Chaos in the stock market is a lesson we are doomed to repeat. Every time the stock market recovers a new algorithm is formulated and high speed trading takes over. The perils of the next crash are ignored because we are drawn like moths to a flame in the belief that fortunes can be made by predicting short term trends in market behavior.
Benoit Mandelbrot developed a new mathematics to characterize chaos theory in his 1982 book The Fractal Geometry of Nature. The same mathematics that could describe jagged mountain ranges, he discovered, could also describe the precipitous price changes on the stock market.

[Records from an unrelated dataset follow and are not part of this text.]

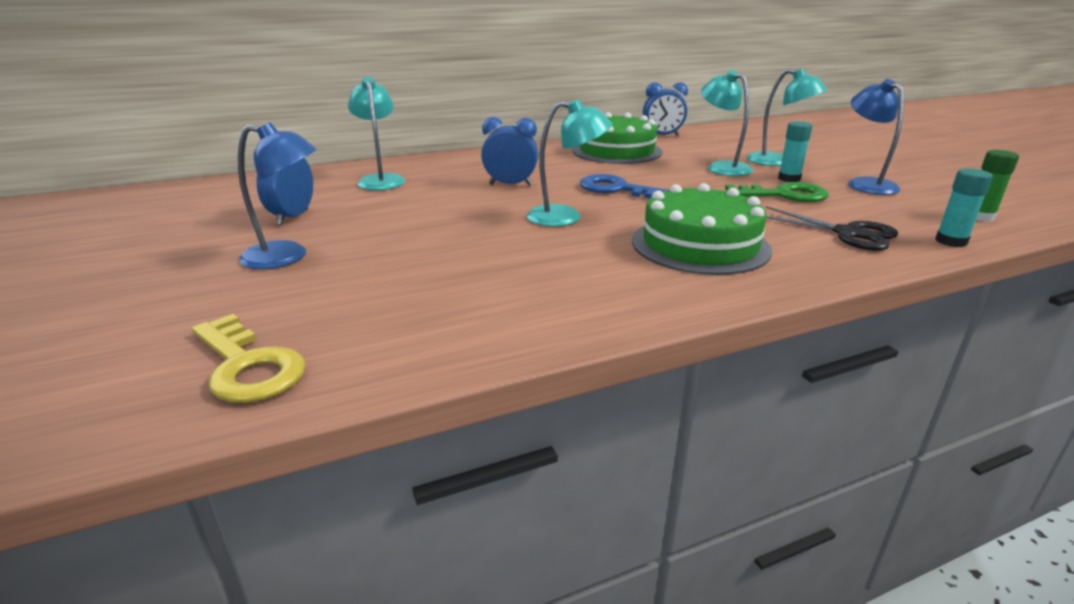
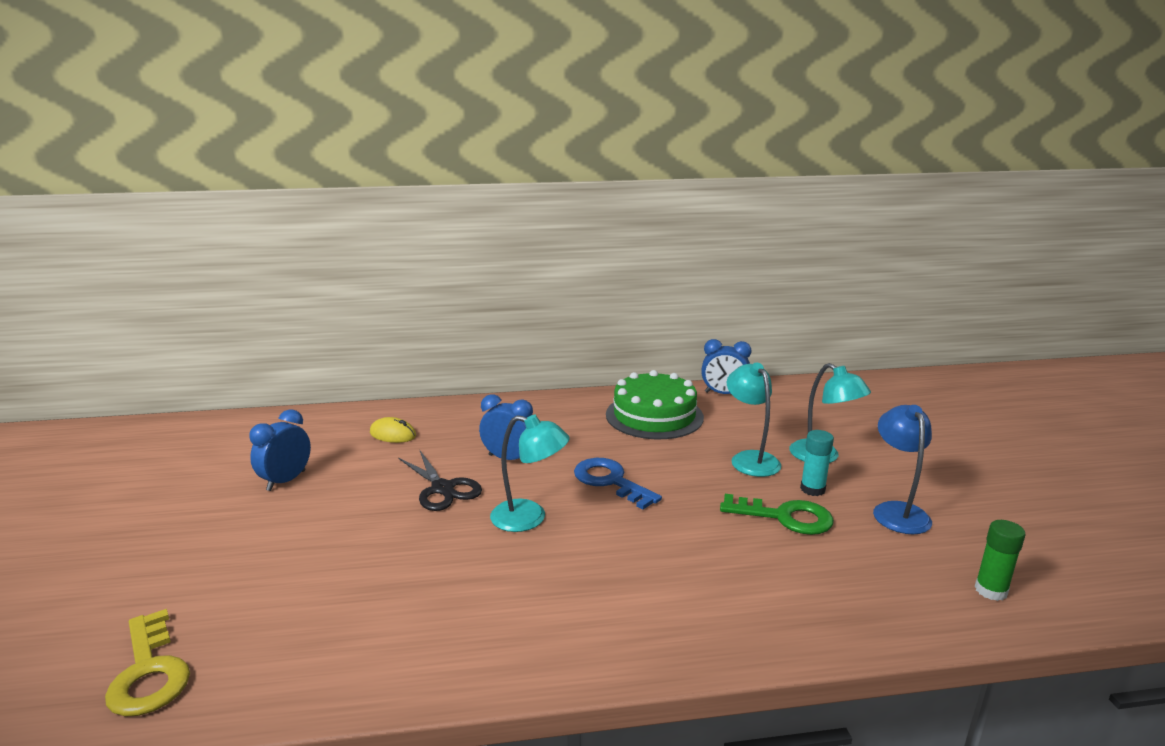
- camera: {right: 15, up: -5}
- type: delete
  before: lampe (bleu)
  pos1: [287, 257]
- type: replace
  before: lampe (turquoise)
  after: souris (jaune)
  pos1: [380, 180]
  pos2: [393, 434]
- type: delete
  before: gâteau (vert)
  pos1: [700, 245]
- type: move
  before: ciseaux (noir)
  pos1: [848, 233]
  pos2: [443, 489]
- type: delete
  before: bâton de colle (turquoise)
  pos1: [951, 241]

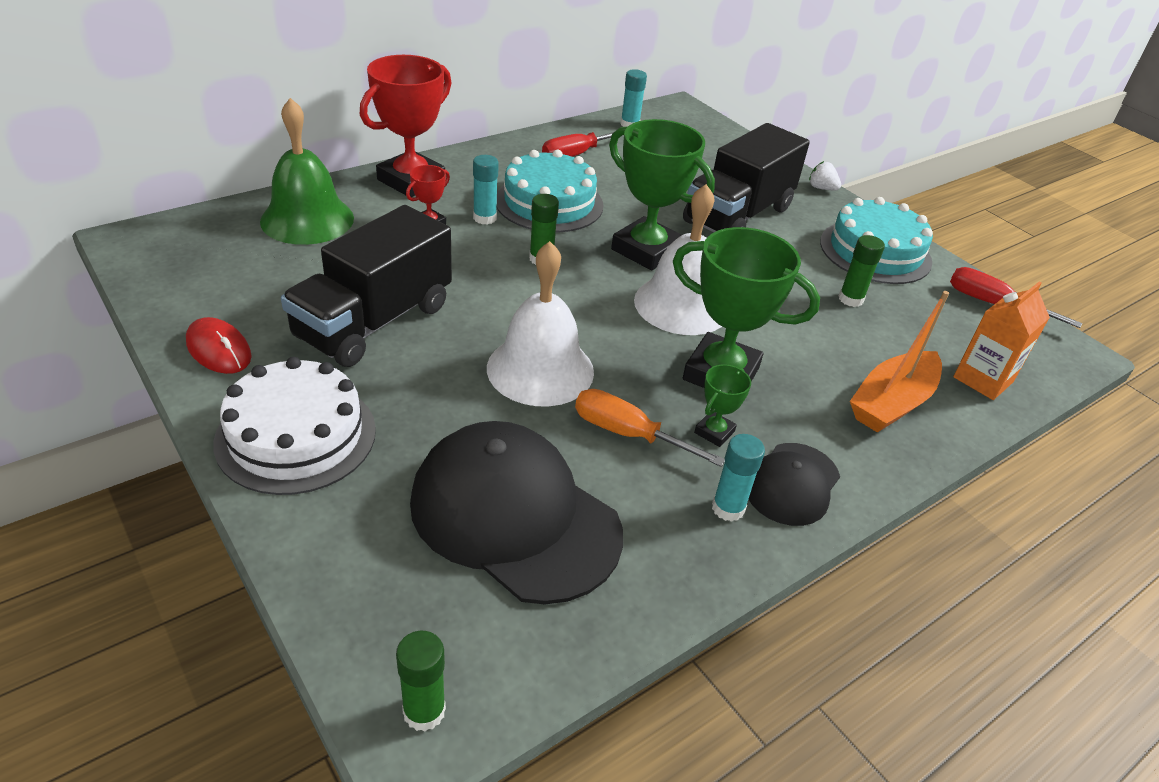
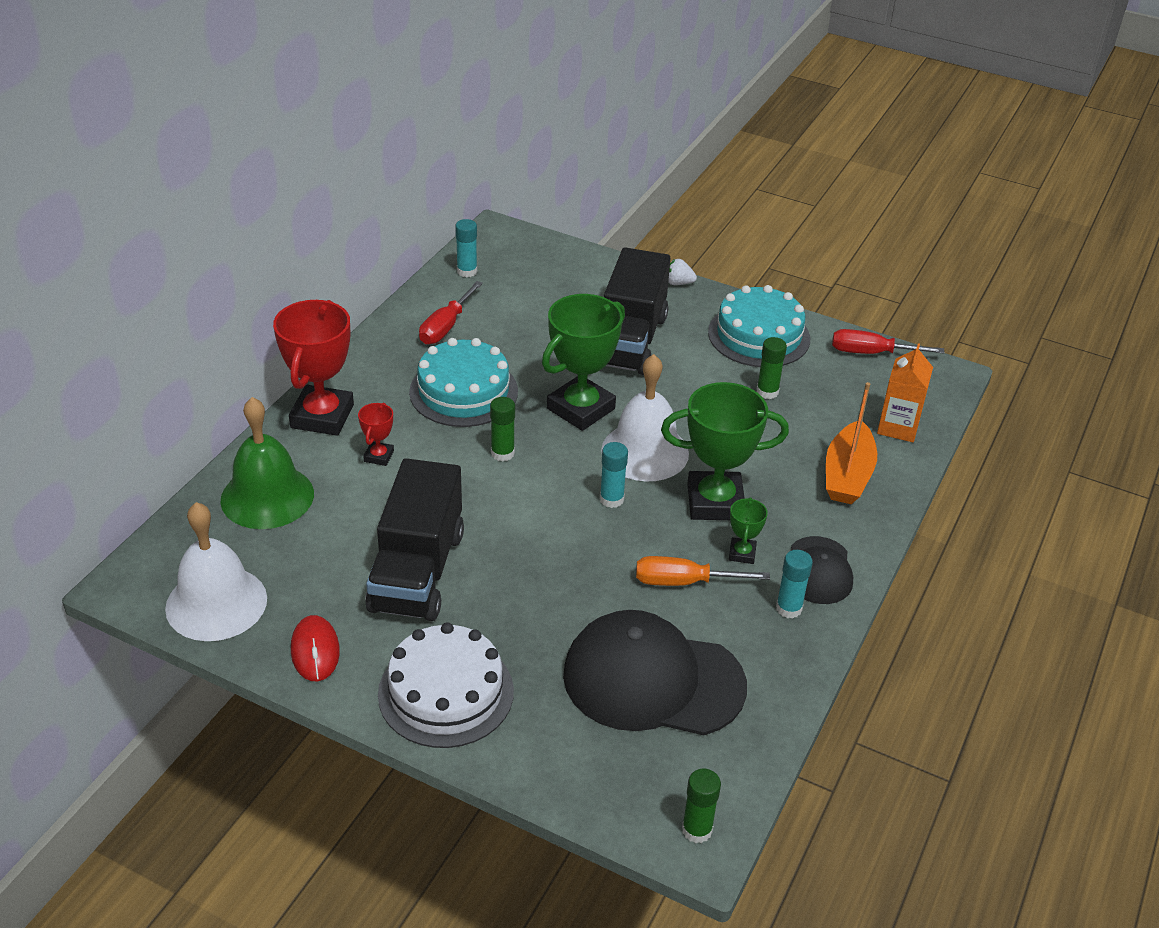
- camera: {right: -25, up: 0}
- type: rotate
  before: souris (rouge)
  pos1: [219, 349]
  pos2: [315, 651]
  turn: 60
- type: move
  before: bâton de colle (turquoise)
  pos1: [485, 218]
  pos2: [611, 499]
- type: move
  before: cloche (blanc)
  pos1: [540, 369]
  pos2: [216, 603]
- type: rotate
  before: trophée (vert)
  pos1: [646, 250]
  pos2: [581, 409]
  turn: -60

He followed up with another book in 2004, The (Mis)behavior of Markets: A Fractal View of Financial Turbulencewhere he showed the shortcomings of present day economic models for market theory.
The graphic at the top of this article is a detail of the strange attractor discovered by Edward Lorenz when he first analyzed mathematical models of chaos in weather patterns. The eddies and turbulence in the flow of winds and water currents have many similarities to the chaotic behavior of financial markets. Lorenz succinctly defined chaos as “When the present determines the future, but the approximate present does not approximately determine the future.”

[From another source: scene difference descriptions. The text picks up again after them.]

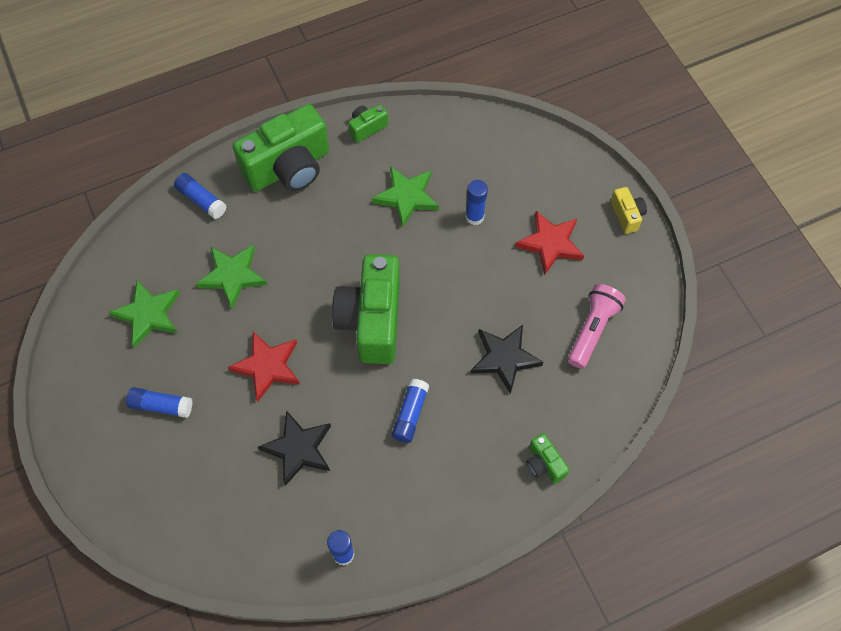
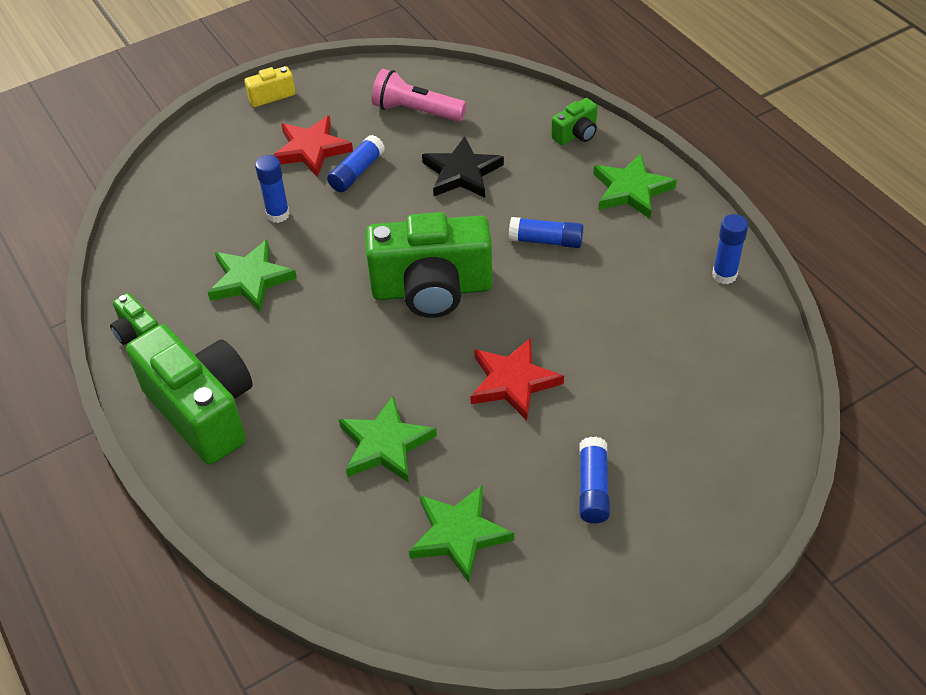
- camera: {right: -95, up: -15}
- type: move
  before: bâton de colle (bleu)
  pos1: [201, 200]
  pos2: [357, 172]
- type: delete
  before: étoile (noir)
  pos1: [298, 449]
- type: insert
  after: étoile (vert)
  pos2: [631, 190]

It is one thing to forecast that chaos will occur, but another thing to predict exactly how and when. We all know an earthquake will one day hit the West Coast, and another giant hurricane will devastate the East Coast again, but it would be nice to know when and where. Some private hedge fund managers claim they can now forecast market downturns and hedge against the losses to protect their funds. Didier Sornette, professor of finance on the chair of
entrepreneurial risks at the Swiss Federal Institute of Technology, famously predicted the 1994 stock market crash and showed that there was money to be made for some in short selling stocks. There’s gold in them thar fractal hills! He gave an illuminating TED Talk on how we can predict the next financial crisis.
Predicting market swings tends to be proprietary information closely guarded by an elite few. After all, if everybody knew what was going to happen it would no longer allow the top fund managers to make a profit at the expense of the remainder of the market. It is sometimes better left to fiction to describe the ‘what-if’ scenarios in such a high stakes game. In the novel Sand Hill Road a mathematical physicist does come up with an algorithm for predicting market turbulence and making market maps of the whirlpools and eddies in the flow of money. The reaction of the venture capital world to his discovery may not be what you think when they are less than welcoming to his ideas. The action takes place on the famous center for venture capital from which the novel gets its name – and referred to by some as ‘the Wall Street of the West Coast’. It’s a very different lifestyle from Manhattan and gives a distinctively Californian flavor to the novel when the Stanford physicist is pitted against the magnates of the financial world.